→ WORK ITEM
Below are several records. Retype exactly those lines running from the one with "vfov_deg: 4.2" through the one with "f_number: 5.3", end lines included, and no others.
....
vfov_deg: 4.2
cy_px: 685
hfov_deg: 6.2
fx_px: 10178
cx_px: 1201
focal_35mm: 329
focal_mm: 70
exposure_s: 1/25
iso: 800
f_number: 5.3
....
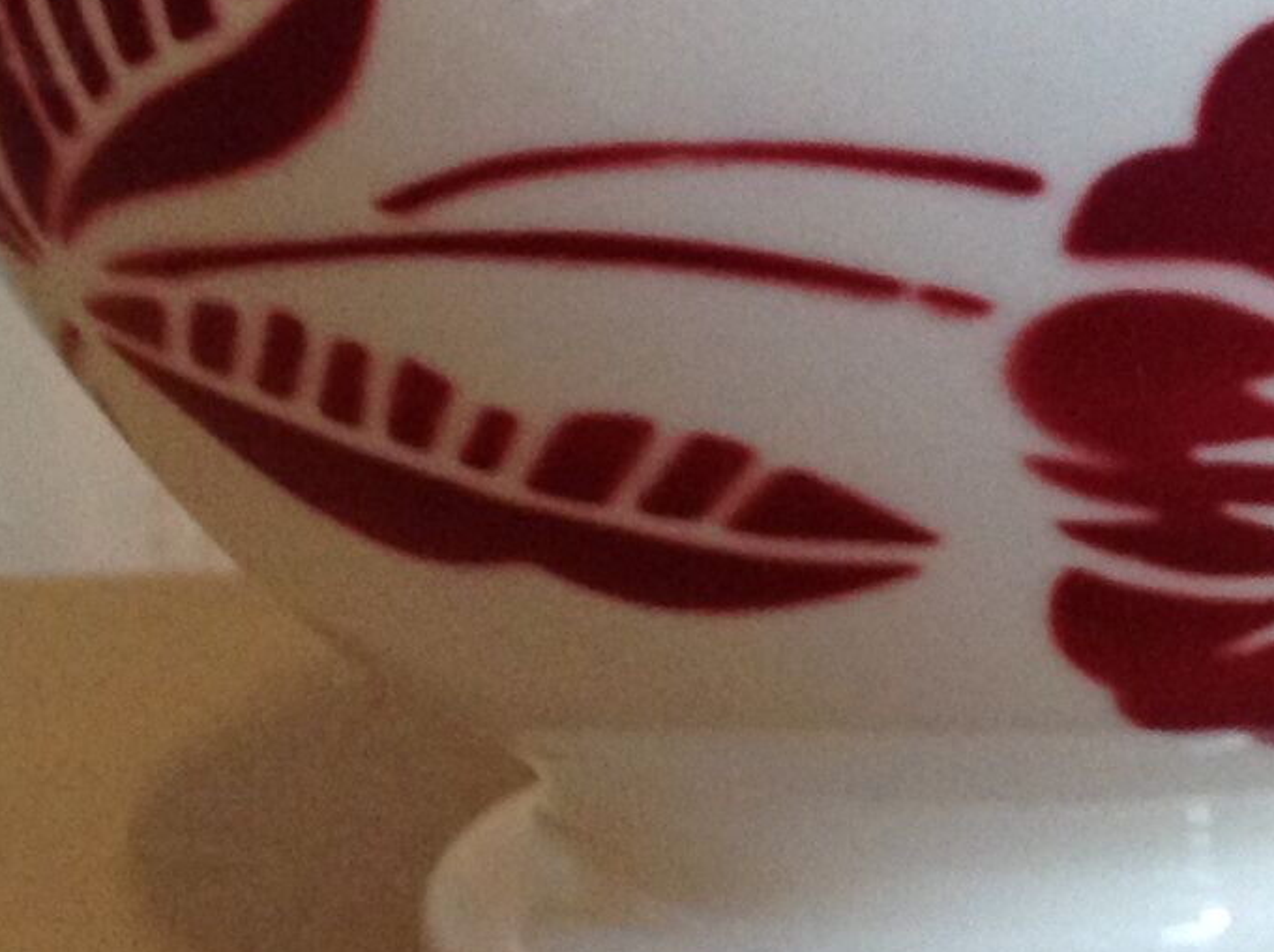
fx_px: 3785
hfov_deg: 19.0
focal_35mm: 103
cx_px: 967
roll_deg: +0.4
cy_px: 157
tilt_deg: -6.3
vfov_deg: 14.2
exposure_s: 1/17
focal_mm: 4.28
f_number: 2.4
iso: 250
....
→ RESPONSE AREA
vfov_deg: 4.2
cy_px: 685
hfov_deg: 6.2
fx_px: 10178
cx_px: 1201
focal_35mm: 329
focal_mm: 70
exposure_s: 1/25
iso: 800
f_number: 5.3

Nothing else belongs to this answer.